- [Work to complete]: Rewrite the entries below with every "chart" changed to "plot" and all other wording kept the same. Leave out the pictures.

(Entries shown begins)

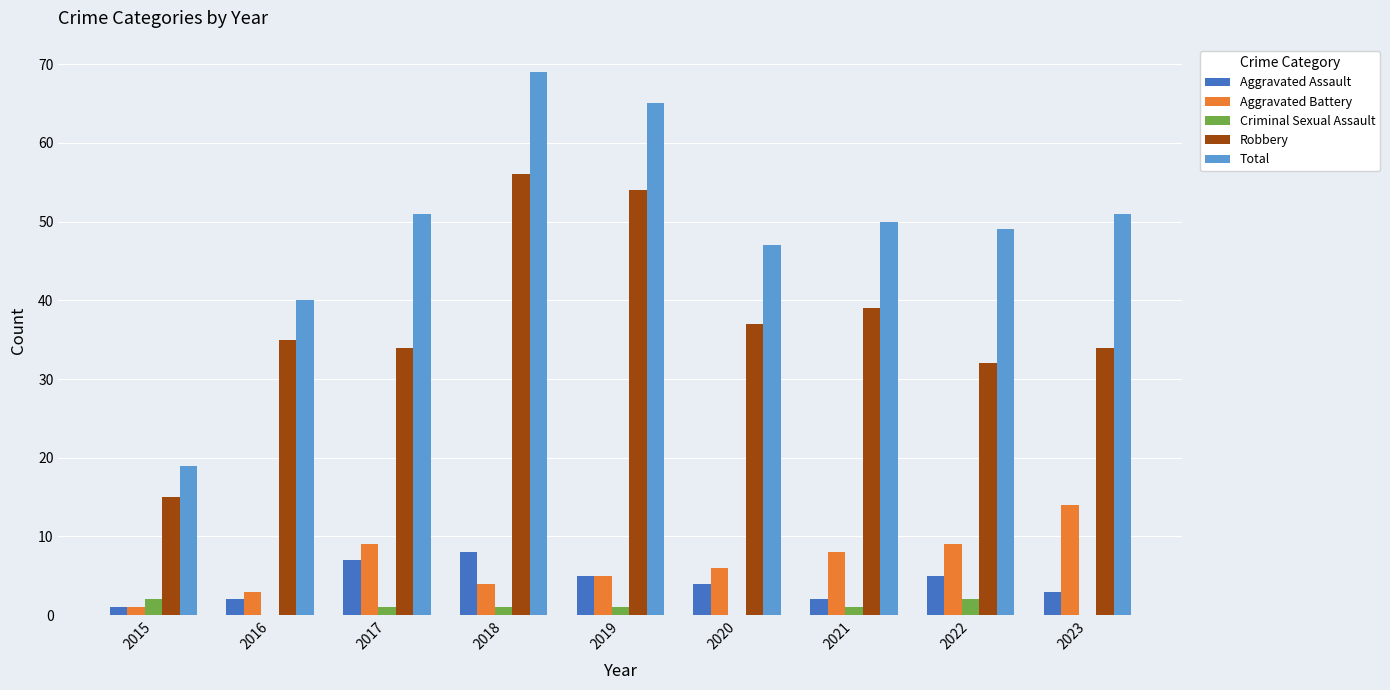

How many distinct data groups are displayed?

5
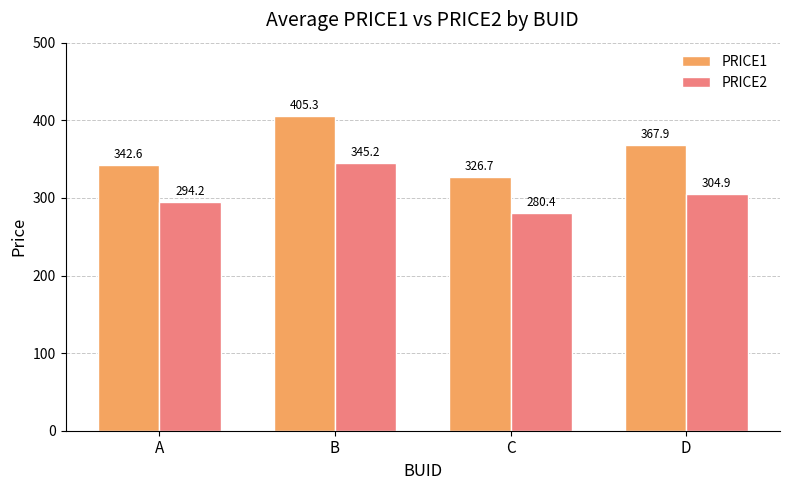

What is the spread (max minus min) of values at C?

46.3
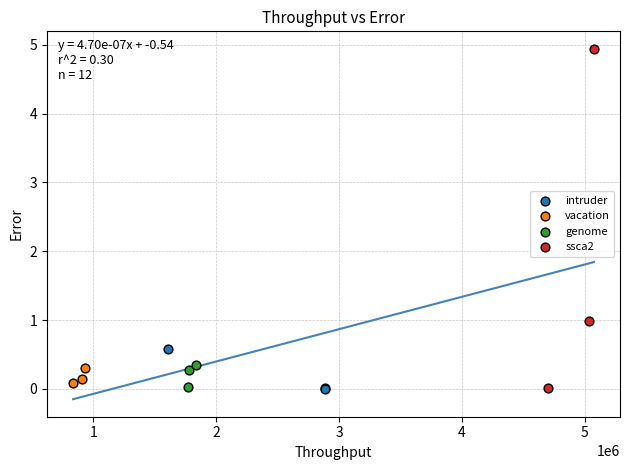

Which series has the widest spread of Y values?

ssca2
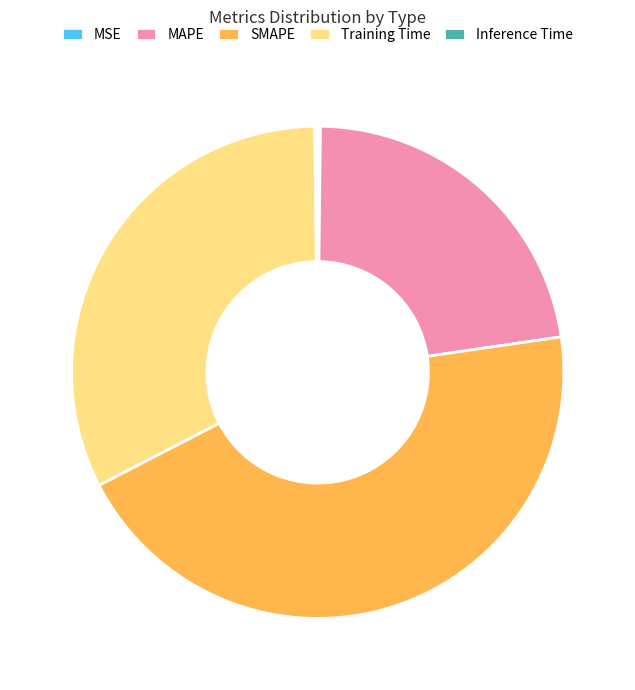

Between SMAPE and MAPE, which is larger?

SMAPE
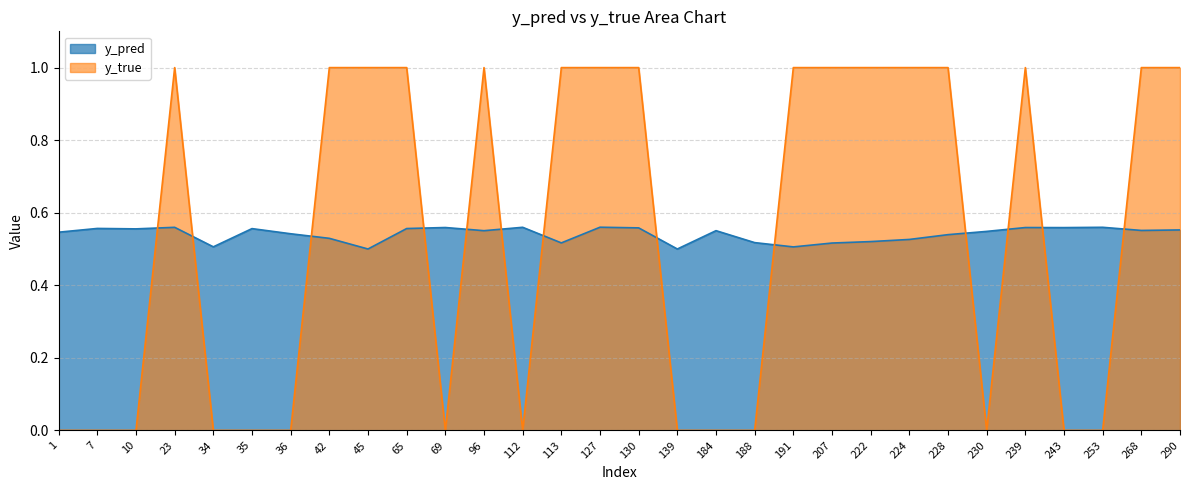

How many lines are shown in the chart?

2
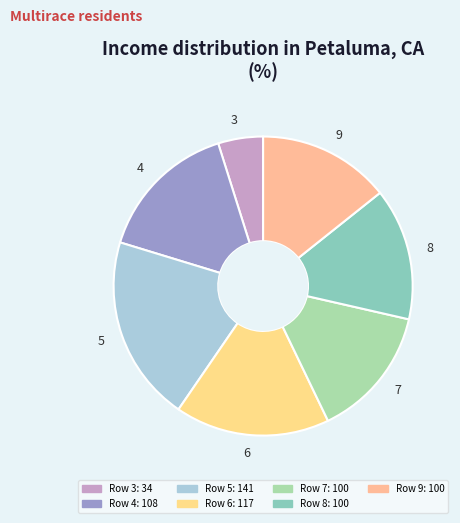

Is the sum of 3 and 8 greater than half?

No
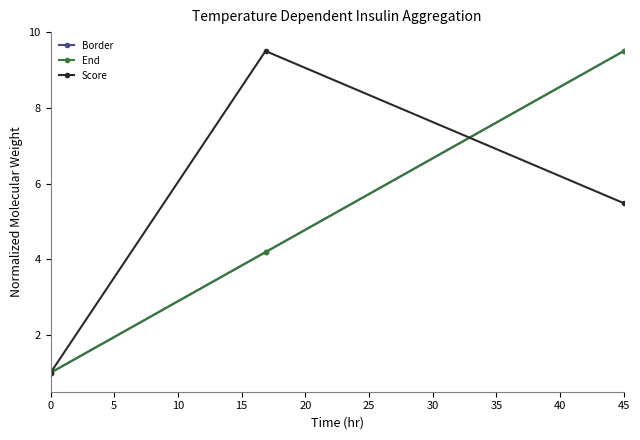

Does the chart have visible grid lines?

No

(Entries shown ends)

- [Response to the exercise]:
How many distinct data groups are displayed?

5

What is the spread (max minus min) of values at C?

46.3

Which series has the widest spread of Y values?

ssca2

Between SMAPE and MAPE, which is larger?

SMAPE

How many lines are shown in the plot?

2

Is the sum of 3 and 8 greater than half?

No

Does the plot have visible grid lines?

No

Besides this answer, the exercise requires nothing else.